Fortunately training a SVM is extremely fast, certainly if you compare it with training a Artifical Neural Network (using the CPU) for example. In practice the process is rather painless or you must have done something horrible wrong ;-)

From an image to a class

To classify an image we need to repeat the same step of converting it to a 1 dimensional matrix, pass it to the SVM and ask to predict which class (number) the image is part of.


/**
 * Classify
 **/
// load yaml data
svm->load('knowledge.yml');


// Read image into grayscale matrix and convert it to 1D
...

// predict and output which number is seen
int predicted = svm->predict(1dMat);
std::cout << std::endl  << "Number -> " << predicted << std::endl << std::endl;

A honourable mention : TinyDir

One of the things that I needed to do was to traverse over directories with test and training files. At the moment of writing, the standard library of C++ doesn’t come with a filesystem library. Although there is a proposal on the table, so in the future this may change.

I know that Boost has a good library to interact with filesystems, but I wanted to have something lightweight and preferably a simple header to include. TinyDir (a C library) fitted the bill perfectly.

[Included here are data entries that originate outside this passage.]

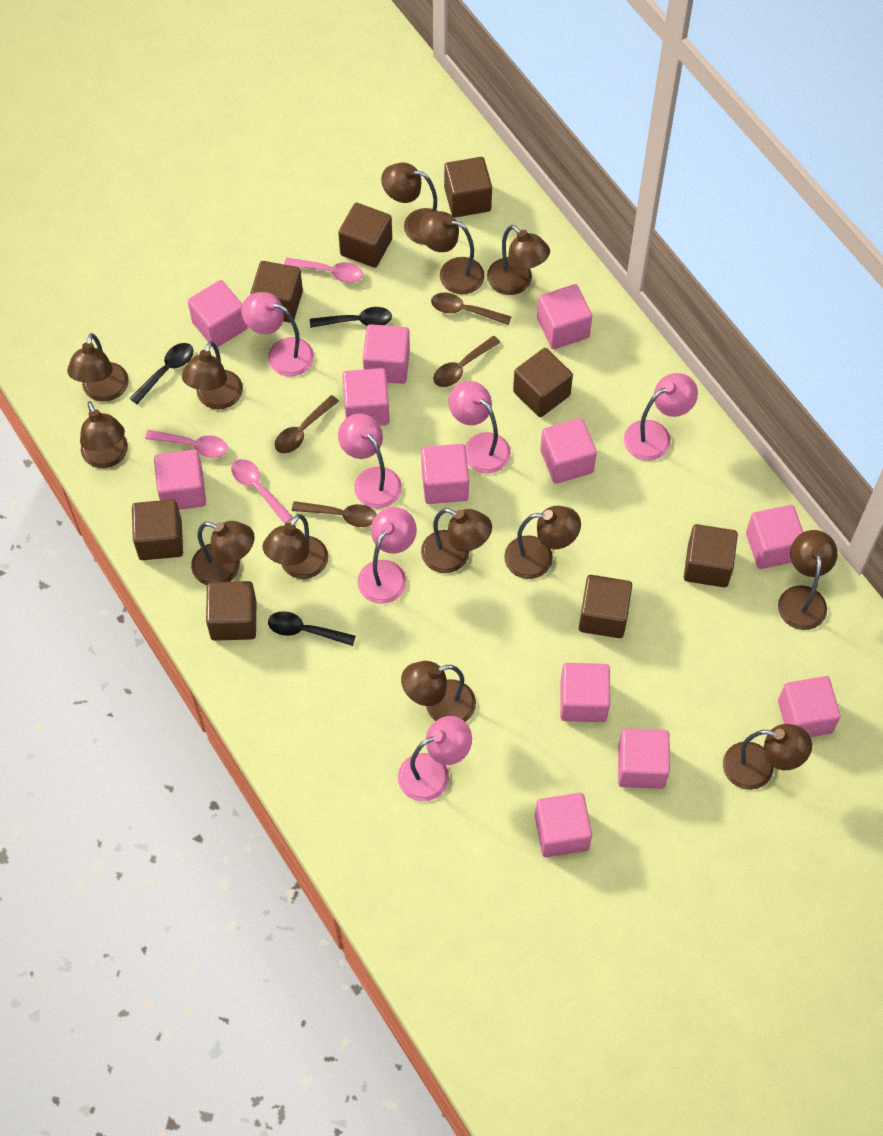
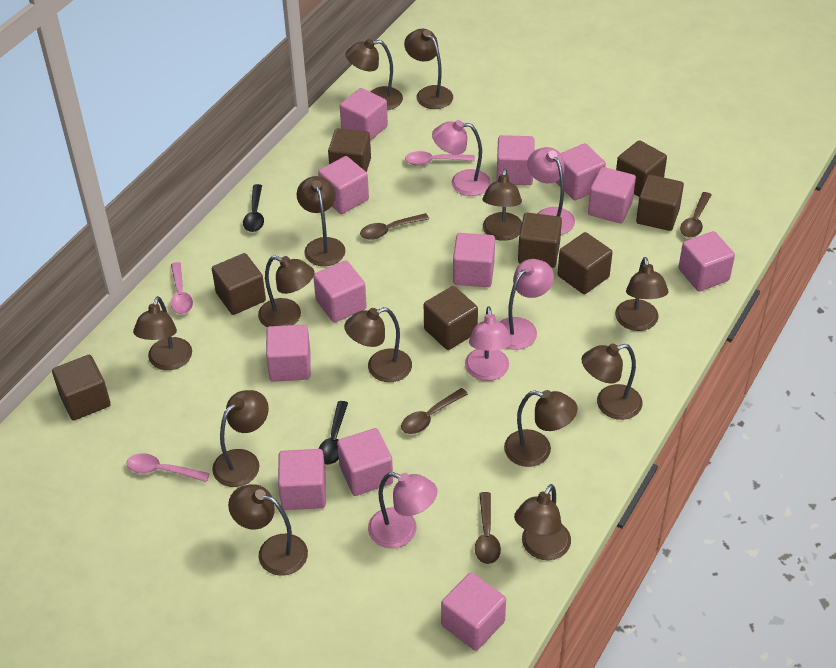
black spoon: [129,343,193,404] [268,611,356,646] [310,307,392,328] = 3 -> [243,184,264,232] [319,401,348,465] = 2
pink lamp: [241,292,314,376] [338,414,402,508] [358,507,417,604] [398,716,472,801] [448,381,511,474] [624,373,698,461] = 6 -> [368,472,438,548] [432,120,491,196] [465,306,512,381] [500,259,554,350] [527,147,575,235] = 5

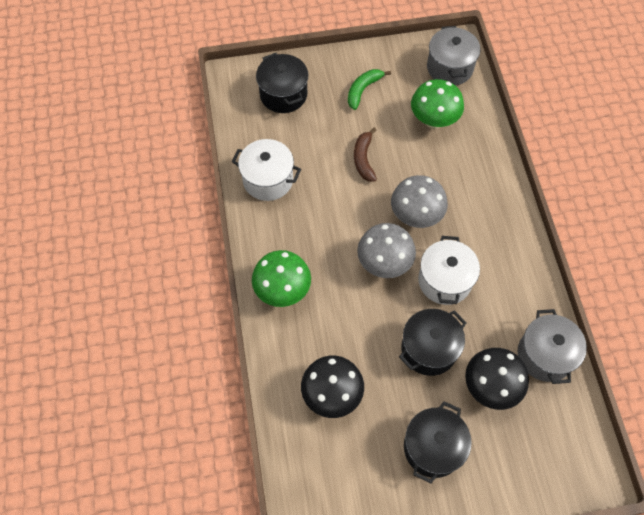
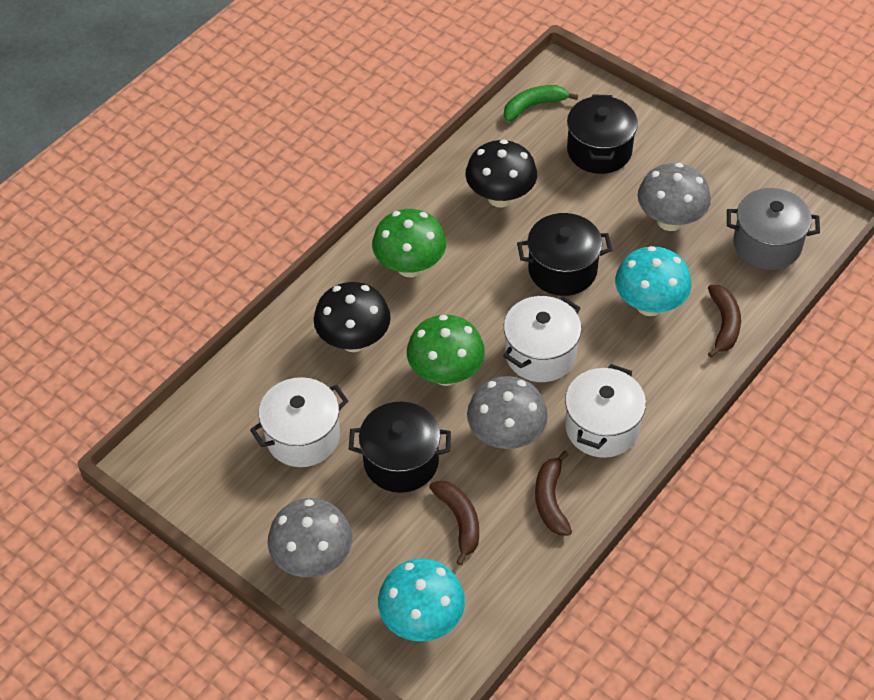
brown banana: [354,127,377,182] = 1 -> [429,480,479,566] [535,451,572,536] [708,285,741,358] = 3
grey mushroom: [357,223,416,278] [391,175,448,228] = 2 -> [268,498,352,577] [467,376,548,449] [638,163,711,231] = 3
grey pot: [427,26,481,85] [518,309,587,384] = 2 -> [727,188,820,270] = 1
turquoise mushroom: none = 0 -> [378,558,465,641] [615,246,691,316] = 2
white pot: [232,139,301,201] [418,236,480,305] = 2 -> [250,377,348,467] [503,296,582,382] [565,364,646,458] = 3

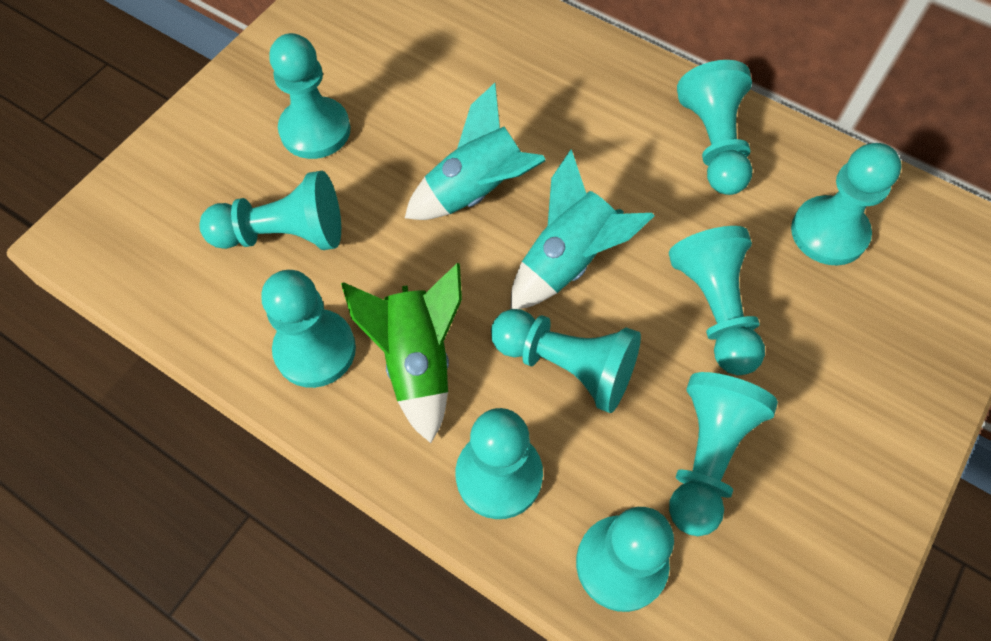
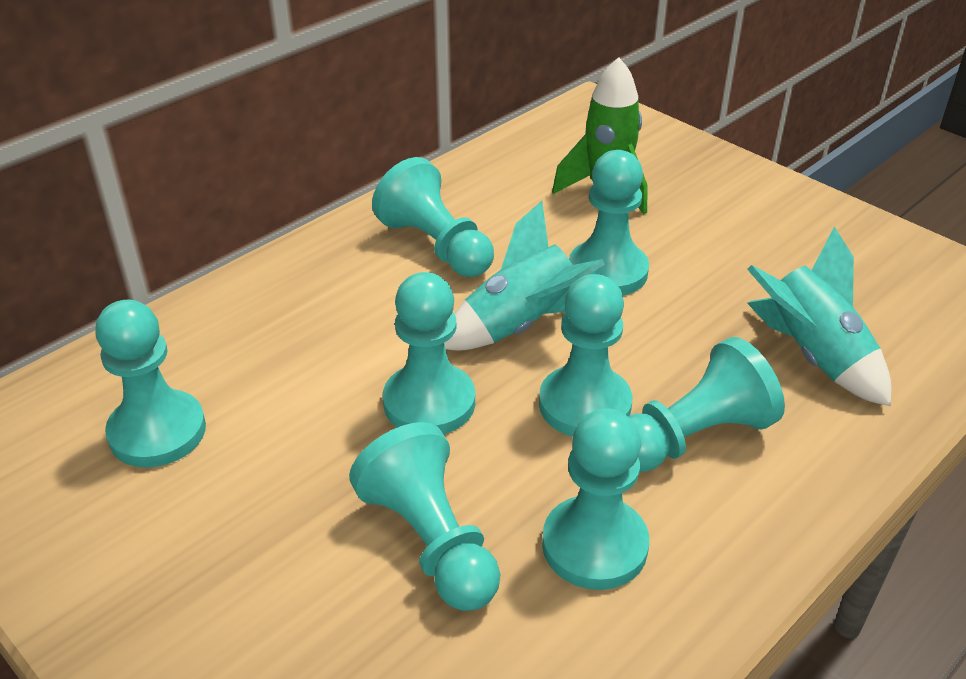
turquoise pawn: [199,171,341,250] [261,270,356,388] [269,33,351,159] [456,408,543,519] [491,309,641,413] [576,507,674,612] [669,226,765,375] [669,372,778,536] [677,60,753,195] [791,143,902,265] = 10 -> [95,300,206,468] [349,422,500,611] [372,157,494,277] [383,272,475,434] [539,274,632,436] [542,408,649,590] [569,150,649,295] [628,337,785,472] = 8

For example this is the code to get all the directories in a folder

// open our root directory
tinydir_dir dir;
tinydir_open(&dir, "/root_dir");

// iterate over files/directories
while (dir.has_next)
{
    tinydir_file file;
    tinydir_readfile(&dir, &file);

    // check if the "file" is a directory
    if (file.is_dir)
    {
        printf(file.name);
    }

    // go to next file "file"
    tinydir_next(&dir);
}

// close the resource
tinydir_close(&dir);

Dead simple and without getting in the way.

Sourcecode

As in most cases the (C++) the complete sourcecode is available on github. The code should compile on Linux, BSD and OSX without much problems. A Makefile is also included.

Please keep the license (AGPL v3) in mind and the fact that I don’t provide any direct support!